During its redistricting process the school board has neglected Jefferson-Houston — the city’s only non-accredited school and by some measures the third worst school in the entire state. Currently, 75 percent of Jefferson Houston students receive free or subsidized lunches and 85 percent have minority status. Wealthy parents in the Jefferson-Houston district opt out by administrative or programmatic transfers to other schools,
moving away, or sending their children to private school. Poorer families do not have these options and are forced by the school board to go to a failing school.
Two school districts bordering Jefferson Houston (Lyles-Crouch and Matthew Maury) have much lower shares of students with free or subsidized lunches (25 percent) and much higher shares of white students (50 percent-plus). The school border between Jefferson Houston and Lyles-Crouch is particularly stunning. The boundary is on King Street, one block from the Jefferson Houston school — even though the ability to walk to school is a criterion for redistricting.
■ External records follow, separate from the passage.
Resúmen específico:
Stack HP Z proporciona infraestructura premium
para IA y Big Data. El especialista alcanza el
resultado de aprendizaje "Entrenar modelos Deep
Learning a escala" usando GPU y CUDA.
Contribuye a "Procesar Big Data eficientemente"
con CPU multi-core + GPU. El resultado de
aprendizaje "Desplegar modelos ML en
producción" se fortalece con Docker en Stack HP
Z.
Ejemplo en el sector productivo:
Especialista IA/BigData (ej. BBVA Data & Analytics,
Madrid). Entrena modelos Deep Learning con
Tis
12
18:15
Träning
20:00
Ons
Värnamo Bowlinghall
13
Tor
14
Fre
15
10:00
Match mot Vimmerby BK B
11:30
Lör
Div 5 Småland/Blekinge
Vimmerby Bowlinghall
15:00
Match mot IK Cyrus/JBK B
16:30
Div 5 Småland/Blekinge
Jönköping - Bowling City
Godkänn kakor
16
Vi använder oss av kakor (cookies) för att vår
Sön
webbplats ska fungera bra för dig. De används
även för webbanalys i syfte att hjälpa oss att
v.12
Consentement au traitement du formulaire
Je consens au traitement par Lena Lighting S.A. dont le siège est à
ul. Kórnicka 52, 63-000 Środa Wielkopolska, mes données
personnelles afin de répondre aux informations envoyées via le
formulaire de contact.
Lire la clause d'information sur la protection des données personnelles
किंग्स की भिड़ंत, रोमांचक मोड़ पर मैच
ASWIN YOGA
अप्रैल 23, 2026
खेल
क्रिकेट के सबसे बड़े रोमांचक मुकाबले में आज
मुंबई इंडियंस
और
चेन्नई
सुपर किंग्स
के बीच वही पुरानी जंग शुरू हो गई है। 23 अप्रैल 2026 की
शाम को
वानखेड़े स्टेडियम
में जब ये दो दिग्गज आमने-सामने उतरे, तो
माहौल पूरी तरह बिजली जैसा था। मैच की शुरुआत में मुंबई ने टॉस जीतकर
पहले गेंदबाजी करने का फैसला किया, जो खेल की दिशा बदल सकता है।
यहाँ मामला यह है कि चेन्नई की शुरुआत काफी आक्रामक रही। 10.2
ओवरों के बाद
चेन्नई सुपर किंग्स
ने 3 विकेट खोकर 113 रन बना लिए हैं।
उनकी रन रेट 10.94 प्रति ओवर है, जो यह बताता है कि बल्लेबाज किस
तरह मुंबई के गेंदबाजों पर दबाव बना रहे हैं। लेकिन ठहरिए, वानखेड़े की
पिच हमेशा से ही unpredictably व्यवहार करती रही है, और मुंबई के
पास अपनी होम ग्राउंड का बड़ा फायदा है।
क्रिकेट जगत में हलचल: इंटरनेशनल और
The school board should use redistricting to (1) give poor and minority students currently concentrated in Jefferson Houston (and few or no options to move or go to private school) more chances for a better education; and (2) attract more wealthy parents to send their kids to public school.
Redrawing school district boundaries and creating more balanced schools by race/ethnicity and income is a powerful tool. For some reason the school board is not using it. I think concentrating poor kids and minorities in a failing school and depriving them of chances at a good education is not acceptable. In my opinion the school board has a moral obligation to act.